Impartial Compact Redistricting

Hello redistricting fans. I have an open source project that is making the opposite of gerrymandered districts: optimally compact districts.

The results are starting to come in for the states that have had data released.

http://bdistricting.com/2010/

I could use help with a couple things:

1. Publicity

2. Spare computing

Who needs to know about this? Media? People involved in various state redistricting efforts? Academics? Politicians? Activists?

And if you have a spare x86_64 Mac or Linux machine, you can download a client to run and help solve for optimally compact districts. If you want to tinker with the code you can download the source.

Why focus on optimally compact districts?

Is anyone going to just run with these maps? Probably not. But I want these maps to be available and known as something to compare to. I want to imagine starting from these maps and making changes towards keeping together actual communities or making districts easier to administer by following town and county lines. So I want to have an optimal map so that any deviation from that has to be justified.

Also, if anyone wants to tinker with these maps in another program, please point me to it and what the interchange format is. I’ll write the export code.

11 thoughts on “Impartial Compact Redistricting”

  1. while compactness is generally good, when you push it to this extreme I feel it’s a net negative —

    1.) county/community lines are ignored

    2.) VRA/minority-majority districts are thrown out the window, as minority populations are often tightly packed into a small geographic area, their numbers are minimized by drawing the lines this way — for ex. you only have 1 black-majority district in the IL congressional plan

    3.) although the aim is “impartial”, in real world situation this hurts Dems. a LOT more than the GOP, as Dems. are more often geographically “packed” into more concentrated geographic areas while GOP is generally more “spread out” — the MD congressional map here is a good example of this: it appears you created 4 hyper-Democratic districts and 4 lean-GOP districts in a state that is pretty solidly Democratic overall …

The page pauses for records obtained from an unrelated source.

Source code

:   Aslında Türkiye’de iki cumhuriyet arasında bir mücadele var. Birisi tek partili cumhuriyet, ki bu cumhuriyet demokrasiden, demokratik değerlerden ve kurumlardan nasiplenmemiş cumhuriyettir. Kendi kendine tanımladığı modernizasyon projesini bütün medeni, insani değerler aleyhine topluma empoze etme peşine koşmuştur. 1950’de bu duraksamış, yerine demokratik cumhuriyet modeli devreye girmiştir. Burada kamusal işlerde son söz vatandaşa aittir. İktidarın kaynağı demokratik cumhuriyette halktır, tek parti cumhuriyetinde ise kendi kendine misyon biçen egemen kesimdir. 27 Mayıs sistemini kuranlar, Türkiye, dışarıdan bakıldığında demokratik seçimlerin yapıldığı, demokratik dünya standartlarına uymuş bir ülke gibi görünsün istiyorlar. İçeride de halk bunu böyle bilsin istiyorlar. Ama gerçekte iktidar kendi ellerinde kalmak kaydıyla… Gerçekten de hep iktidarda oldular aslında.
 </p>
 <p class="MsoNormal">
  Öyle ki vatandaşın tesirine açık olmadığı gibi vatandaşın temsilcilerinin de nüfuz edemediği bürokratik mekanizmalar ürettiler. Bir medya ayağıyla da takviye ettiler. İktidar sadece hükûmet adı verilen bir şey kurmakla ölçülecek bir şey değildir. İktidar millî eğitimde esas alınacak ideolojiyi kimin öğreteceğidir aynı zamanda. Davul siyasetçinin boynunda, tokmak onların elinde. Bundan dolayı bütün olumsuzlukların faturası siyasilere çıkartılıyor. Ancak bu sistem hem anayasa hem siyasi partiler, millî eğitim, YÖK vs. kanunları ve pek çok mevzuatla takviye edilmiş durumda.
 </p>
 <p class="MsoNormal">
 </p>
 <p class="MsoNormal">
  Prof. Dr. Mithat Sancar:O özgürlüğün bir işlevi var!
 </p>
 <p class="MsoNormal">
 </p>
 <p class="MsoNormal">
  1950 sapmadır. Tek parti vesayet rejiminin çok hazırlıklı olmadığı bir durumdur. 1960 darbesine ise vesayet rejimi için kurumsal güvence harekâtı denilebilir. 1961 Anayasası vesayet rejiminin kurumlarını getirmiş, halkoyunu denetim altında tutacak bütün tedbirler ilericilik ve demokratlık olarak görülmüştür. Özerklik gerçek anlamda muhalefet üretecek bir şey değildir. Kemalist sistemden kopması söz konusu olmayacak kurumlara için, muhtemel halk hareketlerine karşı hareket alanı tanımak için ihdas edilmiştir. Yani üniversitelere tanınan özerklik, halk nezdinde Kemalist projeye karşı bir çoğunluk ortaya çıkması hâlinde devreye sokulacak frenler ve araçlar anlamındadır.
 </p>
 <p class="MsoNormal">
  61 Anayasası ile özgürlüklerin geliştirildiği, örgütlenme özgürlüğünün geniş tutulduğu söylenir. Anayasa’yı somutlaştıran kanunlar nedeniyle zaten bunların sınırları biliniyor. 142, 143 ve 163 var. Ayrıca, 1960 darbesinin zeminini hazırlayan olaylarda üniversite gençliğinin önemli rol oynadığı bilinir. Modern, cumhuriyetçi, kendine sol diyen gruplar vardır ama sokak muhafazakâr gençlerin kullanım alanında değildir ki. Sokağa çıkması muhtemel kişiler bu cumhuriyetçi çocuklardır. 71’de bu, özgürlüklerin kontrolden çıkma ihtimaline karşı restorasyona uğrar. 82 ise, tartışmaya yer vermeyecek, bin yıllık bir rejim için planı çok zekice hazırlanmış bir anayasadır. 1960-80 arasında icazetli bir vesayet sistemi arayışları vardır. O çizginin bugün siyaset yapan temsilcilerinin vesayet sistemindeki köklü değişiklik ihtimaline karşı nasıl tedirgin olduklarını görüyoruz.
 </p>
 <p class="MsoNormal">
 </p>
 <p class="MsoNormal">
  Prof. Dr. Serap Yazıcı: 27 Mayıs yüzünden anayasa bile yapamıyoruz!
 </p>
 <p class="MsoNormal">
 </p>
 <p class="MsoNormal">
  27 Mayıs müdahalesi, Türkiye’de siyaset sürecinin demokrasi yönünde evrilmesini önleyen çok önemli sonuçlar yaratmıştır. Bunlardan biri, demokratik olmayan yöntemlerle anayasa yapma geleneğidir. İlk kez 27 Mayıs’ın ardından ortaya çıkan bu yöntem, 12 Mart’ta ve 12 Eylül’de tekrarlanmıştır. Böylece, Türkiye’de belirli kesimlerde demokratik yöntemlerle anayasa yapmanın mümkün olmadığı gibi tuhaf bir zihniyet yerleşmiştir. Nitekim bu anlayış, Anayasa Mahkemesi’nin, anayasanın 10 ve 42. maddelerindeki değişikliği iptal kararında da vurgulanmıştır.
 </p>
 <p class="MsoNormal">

  2. that followers from both parties can agree is a bad idea.  Others have already given all the best reasons such as county lines, VRA and community of interest.  

    The one thing I think I see, say for a state like CO CD map, is too much “hybrid seats”.  Yes it makes for a more compact map to several urban, suburban & rural seats as opposed to a huge rural seat that crosses the continental divide.  Yet it that really better?  I might add that even the map drawers make decisions as to their own idea of compactness.  They could make the smaller districts larger and the larger districts smaller.  In some cases they do and other cases they do not.  So apparently compactness and smaller variation and size are not exactly the same thing.  That’s what I think would be compactness.

  3. Do you think you could put county lines and/or city names on the maps that your program generates? It would help as a reference to see exactly where things break down. For example, in your map of Maryland, the light blue district could be a Democratic district or a Republican district depending on how much/which parts of Baltimore city and county are in there, but I can only guess without seeing just where the boundaries are. I just think it would be easier to have county boundaries and/or dots indicating where major cities are just to make things a little clearer.